Scientists believe gigantic, 98-million-year-old fossils that were discovered in southwestern Argentina may have belonged to the largest-known dinosaur.
Human-sized pieces of fossilized bone belonging to the giant sauropod appear to be 10%-20% larger than those attributed to Patagotitan mayorum, the biggest dinosaur ever identified, according to a statement Wednesday from the National University of La Matanza’s CTYS scientific agency.
In this photo released by the CTyS-UNLaM Science Outreach Agency, paleontologists work during an excavation in which 98-million-year-old fossils were found at the Candeleros Formation in the Neuquen River Valley in southwest Argentina, Jan. 20, 2021. (Jose Luis Carballido/CTyS-UNLaM via AFP)
Sauropods were enormous long-necked, long-tailed, plant-eating dinosaurs – the largest terrestrial creatures to ever have lived.
Among them, Patagotitan mayorum, also from Argentina, weighed in at about 70 metric tons and was 40 meters (131 feet) long, or about the length of four school buses.
Alejandro Otero of Argentina’s Museo de La Plata is working on piecing together a likeness of the new dinosaur from two-dozen vertebrae and bits of pelvic bone uncovered so far.
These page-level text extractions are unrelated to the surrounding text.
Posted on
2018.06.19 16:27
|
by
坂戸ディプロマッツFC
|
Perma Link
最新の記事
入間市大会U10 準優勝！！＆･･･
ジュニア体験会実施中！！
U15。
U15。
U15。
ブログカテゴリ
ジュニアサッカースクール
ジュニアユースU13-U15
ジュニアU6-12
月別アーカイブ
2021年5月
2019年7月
He has published a paper on the unidentified dinosaur for the scientific journal Cretaceous Research, according to the university statement.
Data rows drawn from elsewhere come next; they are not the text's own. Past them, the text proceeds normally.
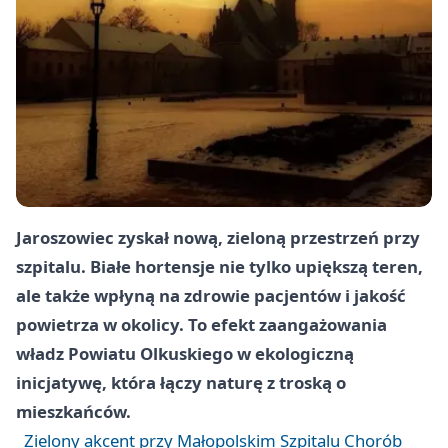
Jaroszowiec zyskał nową, zieloną przestrzeń przy
szpitalu. Białe hortensje nie tylko upiększą teren,
ale także wpłyną na zdrowie pacjentów i jakość
powietrza w okolicy. To efekt zaangażowania
władz Powiatu Olkuskiego w ekologiczną
inicjatywę, która łączy naturę z troską o
mieszkańców.
Zielony akcent przy Małopolskim Szpitalu Chorób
The quest for more body parts, buried deep in rock, continues. For scientists, the holy grail will be the large femur or humerus bones, which are helpful in estimating a long-extinct creature’s body mass.
The massive fossils were discovered in 2012 in the Neuquen River Valley, but excavation work only began in 2015, according to paleontologist Jose Luis Carballido of the Museo Egidio Feruglio.
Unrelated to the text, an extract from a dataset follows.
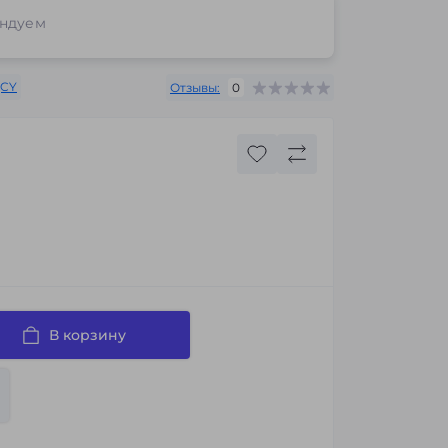
ндуем
CY
Отзывы:
0
В корзину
“We have more than half the tail, a lot of hip bones,” said Carballido, who also worked on the classification of Patagotitan a few years ago. “It’s obviously still inside the rock, so we have a few more years of digging ahead of us.”
Graphic by AFP
The massive skeleton was found in a layer of rock dated to some 98 million years ago during the Upper Cretaceous period, added geologist Alberto Garrido, director of the Museum of Natural Sciences of Zapala.
“We suspect that the specimen may be complete or almost complete,” he said. “Everything depends on what happens with the excavations. But regardless of whether it is bigger (than Patagotitan) or not, the discovery of an intact dinosaur of such dimensions is a novelty.”